(Input records)
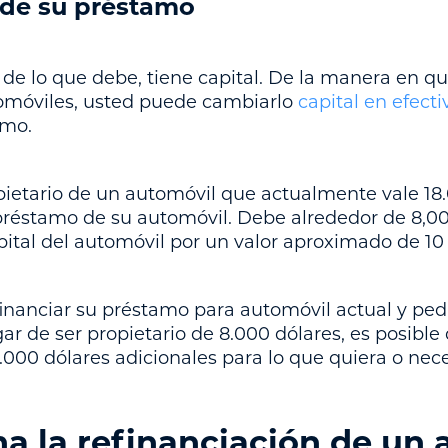
 de su préstamo
 de lo que debe, tiene capital. De la manera en qu
omóviles, usted puede cambiarlo
capital en efecti
amo.
etario de un automóvil que actualmente vale 18.
préstamo de su automóvil. Debe alrededor de 8,000
apital del automóvil por un valor aproximado de 10
inanciar su préstamo para automóvil actual y ped
ar de ser propietario de 8.000 dólares, es posibl
.000 dólares adicionales para lo que quiera o nece
a la refinanciación de un 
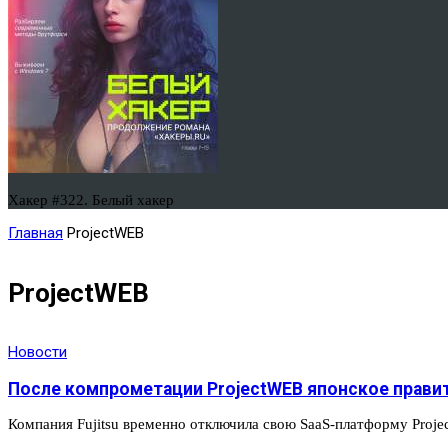
Хакер #322. Белый хакер
Главная
ProjectWEB
ProjectWEB
Новости
После компрометации ProjectWEB японское прави
Компания Fujitsu временно отключила свою SaaS-платформу Proje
(End Input records)
__Request__: Beginning with the line in which "capital en efecti" appears, repeat exactly each line down to the close of the material, leaving every picture out.

__Answer for the task__:
capital en efecti
amo.
etario de un automóvil que actualmente vale 18.
préstamo de su automóvil. Debe alrededor de 8,000
apital del automóvil por un valor aproximado de 10
inanciar su préstamo para automóvil actual y ped
ar de ser propietario de 8.000 dólares, es posibl
.000 dólares adicionales para lo que quiera o nece
a la refinanciación de un 
Хакер #322. Белый хакер
Главная
ProjectWEB
ProjectWEB
Новости
После компрометации ProjectWEB японское прави
Компания Fujitsu временно отключила свою SaaS-платформу Proje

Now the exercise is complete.